Dataset entries
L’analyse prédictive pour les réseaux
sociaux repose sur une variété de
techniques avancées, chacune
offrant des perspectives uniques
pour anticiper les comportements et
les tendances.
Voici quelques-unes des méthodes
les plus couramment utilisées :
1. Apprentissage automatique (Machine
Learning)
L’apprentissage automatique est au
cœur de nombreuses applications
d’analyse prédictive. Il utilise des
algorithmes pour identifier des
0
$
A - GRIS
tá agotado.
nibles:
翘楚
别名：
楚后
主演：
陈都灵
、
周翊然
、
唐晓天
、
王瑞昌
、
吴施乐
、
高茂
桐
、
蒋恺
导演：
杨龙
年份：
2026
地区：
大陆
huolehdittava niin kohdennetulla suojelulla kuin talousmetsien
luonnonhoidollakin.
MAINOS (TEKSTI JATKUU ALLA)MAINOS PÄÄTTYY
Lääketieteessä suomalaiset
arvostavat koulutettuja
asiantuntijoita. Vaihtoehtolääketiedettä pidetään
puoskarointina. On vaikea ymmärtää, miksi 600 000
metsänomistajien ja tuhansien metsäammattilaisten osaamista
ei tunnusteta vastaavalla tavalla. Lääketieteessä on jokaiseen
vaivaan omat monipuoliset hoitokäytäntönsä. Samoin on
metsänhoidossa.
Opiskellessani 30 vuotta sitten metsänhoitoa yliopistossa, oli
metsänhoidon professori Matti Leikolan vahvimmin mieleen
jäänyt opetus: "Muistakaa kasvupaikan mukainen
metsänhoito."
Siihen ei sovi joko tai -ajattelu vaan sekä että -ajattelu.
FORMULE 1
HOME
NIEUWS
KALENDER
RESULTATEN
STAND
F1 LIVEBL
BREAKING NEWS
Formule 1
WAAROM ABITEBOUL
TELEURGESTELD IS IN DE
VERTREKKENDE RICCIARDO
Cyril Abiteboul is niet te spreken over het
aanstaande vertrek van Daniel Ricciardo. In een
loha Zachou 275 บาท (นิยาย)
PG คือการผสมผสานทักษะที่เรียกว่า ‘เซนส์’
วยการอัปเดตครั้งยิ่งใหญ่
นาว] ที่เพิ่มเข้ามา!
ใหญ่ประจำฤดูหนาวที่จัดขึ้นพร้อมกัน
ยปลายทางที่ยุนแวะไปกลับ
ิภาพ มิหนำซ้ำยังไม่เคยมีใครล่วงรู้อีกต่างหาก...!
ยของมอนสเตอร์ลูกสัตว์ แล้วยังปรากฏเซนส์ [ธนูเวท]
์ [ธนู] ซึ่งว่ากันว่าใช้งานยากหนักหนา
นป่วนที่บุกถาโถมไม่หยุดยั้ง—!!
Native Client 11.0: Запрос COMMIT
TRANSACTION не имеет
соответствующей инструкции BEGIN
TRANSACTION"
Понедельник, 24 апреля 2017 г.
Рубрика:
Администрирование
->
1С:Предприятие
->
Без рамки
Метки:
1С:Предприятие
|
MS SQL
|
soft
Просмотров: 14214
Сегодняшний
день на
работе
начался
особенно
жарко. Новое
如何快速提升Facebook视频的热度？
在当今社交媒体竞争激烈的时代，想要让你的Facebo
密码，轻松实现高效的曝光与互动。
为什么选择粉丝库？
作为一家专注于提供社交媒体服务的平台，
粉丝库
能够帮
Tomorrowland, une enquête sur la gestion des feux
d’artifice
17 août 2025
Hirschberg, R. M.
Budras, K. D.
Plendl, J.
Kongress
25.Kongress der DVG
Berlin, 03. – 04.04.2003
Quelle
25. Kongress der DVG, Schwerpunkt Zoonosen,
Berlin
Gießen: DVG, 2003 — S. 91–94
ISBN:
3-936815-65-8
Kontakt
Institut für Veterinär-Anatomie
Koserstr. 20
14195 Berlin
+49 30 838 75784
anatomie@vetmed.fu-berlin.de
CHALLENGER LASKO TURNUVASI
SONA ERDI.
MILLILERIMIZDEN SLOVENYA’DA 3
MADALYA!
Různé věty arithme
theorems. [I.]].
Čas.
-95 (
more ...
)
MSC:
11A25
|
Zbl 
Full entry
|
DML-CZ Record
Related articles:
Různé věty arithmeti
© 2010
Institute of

◆ WORK TO COMPLETE
The answer must consist of every line from the entries above that contains "věty".

◆ OUTPUT OF THE EXERCISE
Různé věty arithme
Různé věty arithmeti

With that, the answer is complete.